A second observation in this study concerned the timing of fat restoration: the larger fat gain occurred after week 24, leading the authors to suggest that the rate of fat restoration may pick up speed as time goes on. Fat restoration occurs more quickly in the arms, they say, than in the legs.
No significant differences in cholesterol, triglycerides, lactate or abdominal fat emerged during the study. One patient experienced virologic rebound and three patients were forced to discontinue abacavir due to hypersensitivity reactions.
The second study, carried out by Graeme Moyle and colleagues at the Chelsea and Westminster Hospital in London, randomised 30 patients with viral load below 50 copies/ml either to switch from d4T to abacavir (group 1), to switch from a PI or NNRTI to abacavir (group 2), or to switch from d4T and a PI to AZT and abacavir (group 3). The study recruited participants with cholesterol levels above 5.2mmol/l and/or lipoatrophy who were receiving a d4T-containing regimen. This study was also part sponsored by GlaxoSmithKline.
At baseline 20 patients were receiving protease inhibitors (11 nelfinavir, six indinavir and three ritonavir/saqinavir) and ten were receiving NNRTIs (seven efavirenz and three nevirapine). Participants had received a PI or NNRTI-containing regimen for a mean of 29.7 months, and had a mean cholesterol level of 6.39 mmol/l (LDL cholesterol 4.2, HDL cholesterol 0.88, triglycerides 3.6mmol/l).
Body fat changes were monitored by DEXA scan at baseline and weeks 12, 24, 36 and 48. Leg fat increased significantly in patients who switched from d4T to abacavir (+1.08kg, or +52%) after 48 weeks, but declined slightly in those who continued d4T treatment (group 2) or switched to AZT and abacavir (group 3). Central fat, measured by CT scan, did not change significantly in any group. Patients reported no significant change in fat levels in the face, buttocks, arms or legs over 48 weeks of follow-up.

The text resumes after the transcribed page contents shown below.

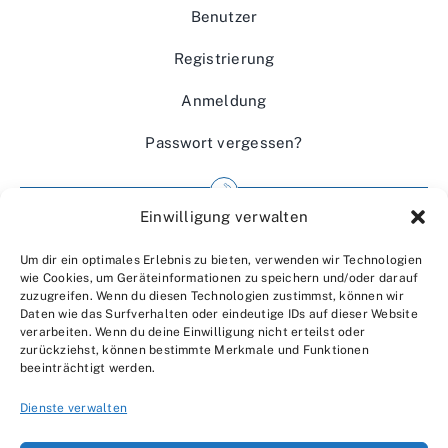
Benutzer
Registrierung
Anmeldung
Passwort vergessen?
Einwilligung verwalten
Impressum
Um dir ein optimales Erlebnis zu bieten, verwenden wir Technologien
Wir über uns
wie Cookies, um Geräteinformationen zu speichern und/oder darauf
zuzugreifen. Wenn du diesen Technologien zustimmst, können wir
Kontakt
Daten wie das Surfverhalten oder eindeutige IDs auf dieser Website
verarbeiten. Wenn du deine Einwilligung nicht erteilst oder
Datenschutzerklärung
zurückziehst, können bestimmte Merkmale und Funktionen
beeinträchtigt werden.
AGBs
Dienste verwalten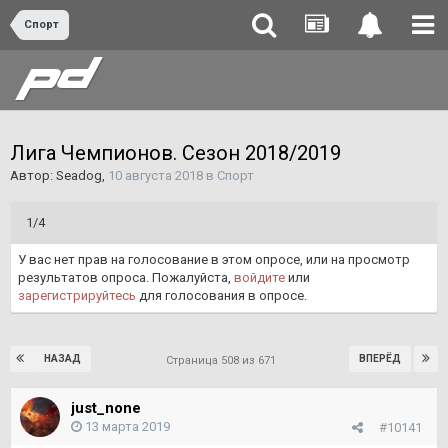
Спорт
Лига Чемпионов. Сезон 2018/2019
Автор:
Seadog
,
10 августа 2018
в
Спорт
1/4
У вас нет прав на голосование в этом опросе, или на просмотр
результатов опроса. Пожалуйста,
войдите
или
зарегистрируйтесь
для голосования в опросе.
НАЗАД
ВПЕРЁД
Страница 508 из 671
just_none
13 марта 2019
#10141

In patients who stopped taking a PI or NNRTI, LDL cholesterol levels fell substantially (-1.6, -1.1 mmol/L), as did total cholesterol (-1.7, -1.6 mmol/L), but in patients who changed from d4T to abacavir (group 1), LDL cholesterol did not fall, and total cholesterol showed a trend towards increase (+0.74mmol/l). Although measures of statistical significance are reported only for the pooled values, the authors state that the reductions in total and LDL cholesterol were significant. Triglyceride reductions in patients who continued d4T but switched from PI or NNRTI to abacavir were statistically significant. Insulin levels fell substantially in patients who replaced a protease inhibitor or NNRTI with efavirenz. All other metabolic parameters remained substantially unchanged.

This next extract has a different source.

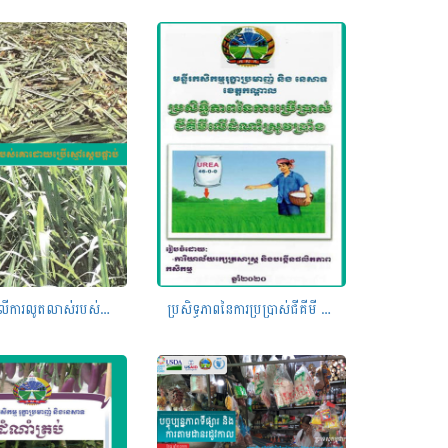
ការសិក្សាលើការលូតលាស់់របស់គោពូជក្នុងស្រុក ដោយប្រើប្រាស់ស្មៅស្តេចផ្អាប់ និងផេះចំបើង
ប្រសិទ្ធភាពនៃការប្រប្រាស់ជីគីមី លើដំណាំស្រូវប្រាំង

“Replacing d4T with abacavir leads to improvements in limb fat mass, but these improvements are not accompanied by improvements in fasting lipids, " the authors state. "Replacement of a PI or NNRTI with abacavir is associated with improved fasting cholesterol (with trends to better triglycerides and insulin levels) but without benefits to fat mass.”

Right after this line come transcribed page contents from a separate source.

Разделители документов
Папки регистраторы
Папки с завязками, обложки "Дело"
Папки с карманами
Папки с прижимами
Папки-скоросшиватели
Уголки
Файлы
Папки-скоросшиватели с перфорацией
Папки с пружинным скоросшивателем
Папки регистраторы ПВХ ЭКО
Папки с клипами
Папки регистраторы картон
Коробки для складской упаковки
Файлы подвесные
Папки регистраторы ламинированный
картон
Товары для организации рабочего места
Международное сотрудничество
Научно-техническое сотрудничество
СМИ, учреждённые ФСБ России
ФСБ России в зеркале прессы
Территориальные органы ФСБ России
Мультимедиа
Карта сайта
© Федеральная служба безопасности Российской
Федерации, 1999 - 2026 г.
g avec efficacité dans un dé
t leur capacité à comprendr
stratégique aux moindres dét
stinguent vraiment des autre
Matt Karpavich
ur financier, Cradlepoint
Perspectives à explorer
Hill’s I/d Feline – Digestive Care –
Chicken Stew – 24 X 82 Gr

The authors speculate that since improvement in fat mass was not seen in patients who substituted AZT for d4T, thymidine analogues in general may contribute to the syndrome.
References
John M, et al. Randomized, controlled, 48 week study of switching stavudine and/or protease inhibitors to Combivir/abacavir to prevent or reverse lipoatrophy in HIV-infected patients. JAIDS 33: 29-33, 2003.
Moyle G et al. A 48 week, randomized, open label comparison of three abacavir-based substitution approaches in the management of dyslipidemia and peripheral lipoatrophy. JAIDS 33: 22-28, 2003.